The Falklands War boosted Thatcher's popularity at home and paved the way for a landslide reelection victory. Even her controversial order to sink an Argentine cruiser, drowning 368 sailors, earned her cheering headlines from nationalistic tabloids and their millions of working-class readers.
Thatcher also held firm during the Persian Gulf War, when she admonished President George H.W. Bush not to "go wobbly" in facing down the Iraqi invasion of Kuwait.
In all, Thatcher led her Conservative Party to three election victories, in 1979, 1983 and 1987. But by the end, her imperious style as prime minister and party leader had sown serious dissent among her Cabinet members and in the parliamentary ranks, and her disastrous experiment with a new kind of local tax, quickly dubbed the "poll tax" because it charged everyone the same amount regardless of income, ignited protests across the country and a riot in the heart of London.
In November 1990, Heseltine decided to run against her on an internal Conservative Party ballot. Thatcher was in Paris when she learned that she had only barely outpolled Heseltine, not by a strong enough margin to be the uncontested leader, in the first round of voting. In spite of her pledge to "fight on -- I fight to win," she went home to discover that support from her colleagues was crumbling. On Nov. 22, 1990, Thatcher announced that she would step down from the Tory leadership and, hence, from the prime minister's job.
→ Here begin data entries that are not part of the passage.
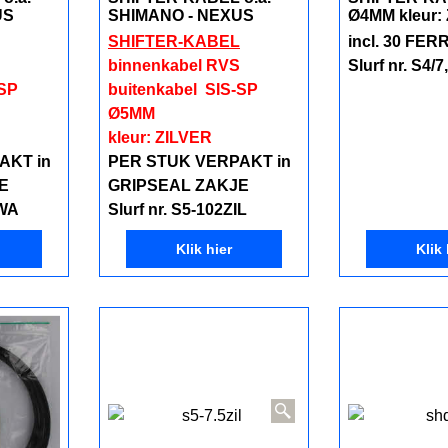
US
SHIMANO - NEXUS
Ø4MM kleur
SHIFTER-KABEL
incl. 30 FE
binnenkabel RVS
Slurf nr. S4/
-SP
buitenkabel SIS-SP
Ø5MM
kleur: ZILVER
AKT in
PER STUK VERPAKT in
E
GRIPSEAL ZAKJE
ZWA
Slurf nr. S5-102ZIL
Klik hier
Klik 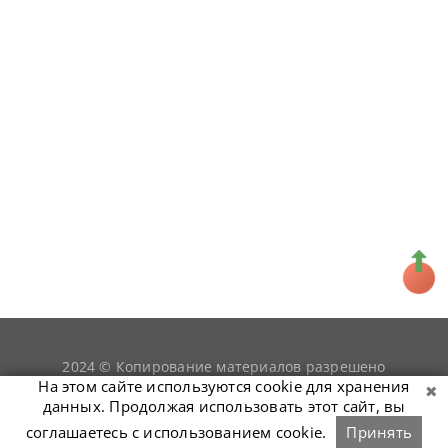
2024 © Копирование материалов разрешено
snookerist.ru
только при условии гиперссылки на
На этом сайте используются cookie для хранения
данных. Продолжая использовать этот сайт, вы
соглашаетесь с использованием cookie.
Принять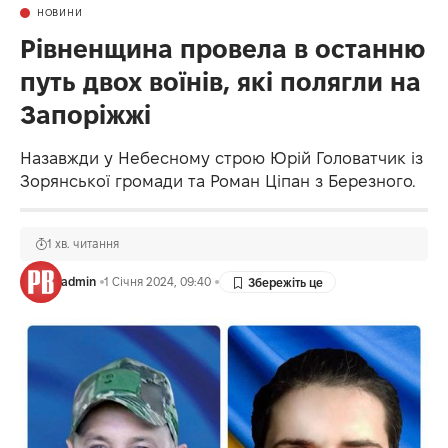
НОВИНИ
Рівненщина провела в останню
путь двох воїнів, які полягли на
Запоріжжі
Назавжди у Небесному строю Юрій Головатчик із
Зорянської громади та Роман Ціпан з Березного.
1 хв. читання
admin
1 Січня 2024, 09:40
Fighting back tears, she moved out of 10 Downing St. less than a week later.
In her memoirs, she fondly recalled her years at the pinnacle of British politics and the cut-and-thrust of parliamentary debate, when "the adrenaline flows [and] they really come out fighting at me."
Her husband's death, in 2003, was a major blow. So was the onset of both mental and physical infirmity.
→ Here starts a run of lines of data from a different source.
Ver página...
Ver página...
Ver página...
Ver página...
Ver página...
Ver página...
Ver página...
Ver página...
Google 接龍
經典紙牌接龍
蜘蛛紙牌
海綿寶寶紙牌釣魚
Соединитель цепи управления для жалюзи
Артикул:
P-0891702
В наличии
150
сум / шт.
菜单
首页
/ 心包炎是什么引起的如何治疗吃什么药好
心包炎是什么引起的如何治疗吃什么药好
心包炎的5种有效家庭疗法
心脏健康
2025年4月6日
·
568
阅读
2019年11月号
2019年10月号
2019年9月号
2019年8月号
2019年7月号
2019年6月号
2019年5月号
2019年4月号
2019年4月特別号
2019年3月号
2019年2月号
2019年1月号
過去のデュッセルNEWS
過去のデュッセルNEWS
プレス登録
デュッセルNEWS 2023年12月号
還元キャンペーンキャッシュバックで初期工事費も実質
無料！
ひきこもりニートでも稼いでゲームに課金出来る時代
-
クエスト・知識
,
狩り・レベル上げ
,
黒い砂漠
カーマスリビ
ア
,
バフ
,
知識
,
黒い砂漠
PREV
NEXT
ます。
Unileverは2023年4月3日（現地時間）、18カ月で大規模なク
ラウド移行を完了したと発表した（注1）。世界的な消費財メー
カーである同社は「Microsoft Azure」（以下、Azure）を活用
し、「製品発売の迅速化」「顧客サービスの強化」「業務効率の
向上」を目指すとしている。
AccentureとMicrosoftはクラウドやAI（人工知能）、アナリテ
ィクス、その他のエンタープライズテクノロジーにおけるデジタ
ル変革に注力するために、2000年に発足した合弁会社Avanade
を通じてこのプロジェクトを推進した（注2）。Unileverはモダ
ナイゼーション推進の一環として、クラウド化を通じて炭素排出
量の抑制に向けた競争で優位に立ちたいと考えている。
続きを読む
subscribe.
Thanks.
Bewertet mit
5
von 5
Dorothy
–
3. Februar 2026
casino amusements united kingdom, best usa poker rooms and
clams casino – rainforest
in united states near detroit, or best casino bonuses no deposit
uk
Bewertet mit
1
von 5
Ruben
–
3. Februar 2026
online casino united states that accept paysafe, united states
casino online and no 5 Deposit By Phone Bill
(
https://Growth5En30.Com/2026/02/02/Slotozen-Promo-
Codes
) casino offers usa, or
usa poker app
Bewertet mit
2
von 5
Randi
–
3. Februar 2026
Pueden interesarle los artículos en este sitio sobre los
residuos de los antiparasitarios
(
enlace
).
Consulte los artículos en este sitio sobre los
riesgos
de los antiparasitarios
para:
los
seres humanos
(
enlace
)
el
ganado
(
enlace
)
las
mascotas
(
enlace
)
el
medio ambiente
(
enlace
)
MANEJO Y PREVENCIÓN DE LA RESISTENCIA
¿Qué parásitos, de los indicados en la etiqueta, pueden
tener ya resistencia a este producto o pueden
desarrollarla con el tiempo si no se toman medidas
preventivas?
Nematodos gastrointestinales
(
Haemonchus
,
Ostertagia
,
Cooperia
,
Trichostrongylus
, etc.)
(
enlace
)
During Queen Elizabeth II's golden jubilee service at St. Paul's Cathedral in 2002, Thatcher's movements were tentative, though her voice rang out with conviction across the pews. Ten years later, she was too frail to attend a lunch at 10 Downing St. to celebrate the queen's diamond jubilee.
Hospital visits became more frequent, including a stay over Christmas to have a growth on her bladder removed.
Even as her health weakened, her influence endured. In 2007, a 7 1/2-foot-tall bronze statue of Thatcher -- unveiled, unusually, in her lifetime -- was placed in the House of Commons, opposite that of her fellow Tory leader Winston Churchill. Despite her obvious frailty, Thatcher was on hand for the ceremony.
"I might have preferred iron," she told a delighted crowd, "but bronze will do."